Is standing coming back to the Premier League?

19 January 2012 by

The Guardian today reports that Aston Villa is exploring the possibilities of bringing back terraces to Villa Park. The club recently met with the Football Supporters’ Federation, long time proponents of reintroducing standing places, and are now examining the possibilities of such move.

Standing places were banned from British stadiums following the Hillsborough disaster and subsequent Taylor Report, though a clear link between standing and the disaster has never been proved. Whereas most European countries have followed Britain in banning terraces, German teams have kept the possibility for their fans to watch the game standing. With increased safety and crowd control measures, and the option to convert them into seats for international matches.

FIFA recently took another stand against standing places, vetoing them for the proposed new Zürich stadium, however nothing stands in the way of the FA allowing them again. The Scottish FA recently set an example in starting a dialogue with the clubs about a possible reintroduction.

Arguments in favour of standing places are that they are a cost-effective way to increase capacity, that they lead to a better atmosphere – the fan’s argument – , and that they provide increased accessibility to tickets due to lower prices.

German clubs on average sell their standing places 60% cheaper than a seat, which means, extrapolating to England, that a standing place for a Premier League match could cost about £17.00 for the cheapest category match, and £24.00 for the most expensive category.  In the specific case of Aston Villa this would mean £12.00 tickets for the cheapest category.

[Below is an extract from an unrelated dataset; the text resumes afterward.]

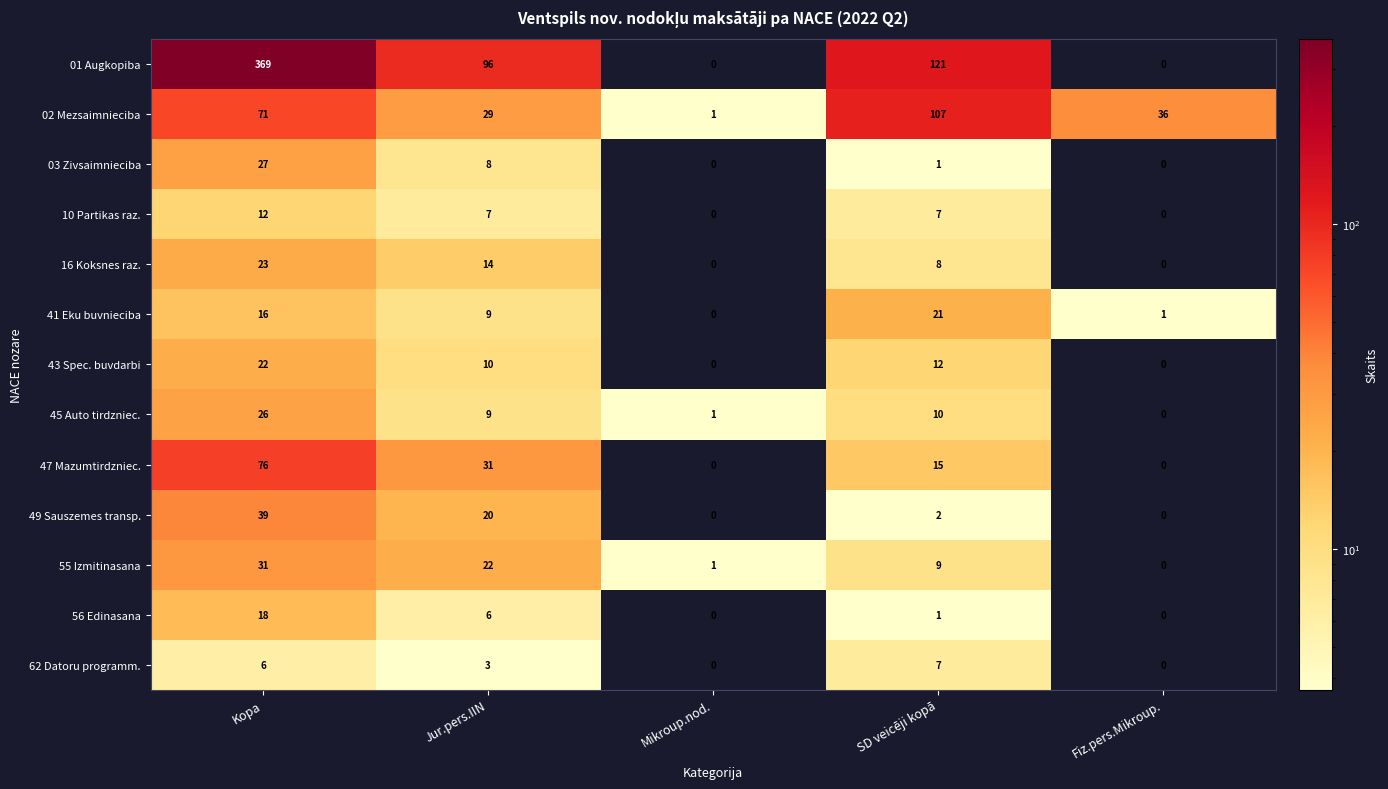

At which label does 47 Mazumtirdzniec. first exceed 15?

Kopa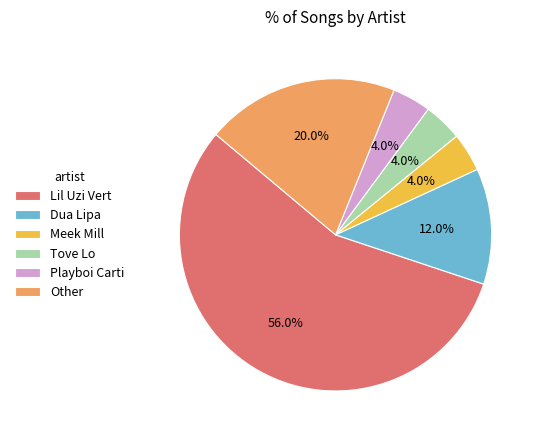

How many slices are in this pie chart?

6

Photo: Standing places at the RheinEnergieStadion in Cologne.

German stadiums typically reserve 10 to 20% of their capacity for standing places, Dortmund‘s 25,000 terrace being the most notorious example. Apart from a home terrace behind one of the goals, many German stadiums also divide the away section into seating and standing places.

A decision to allow standing places is likely not one to be taken quickly, especially considering the sensitivities surrounding Hillsborough, but one likely to be received with nostalgia by many football fans.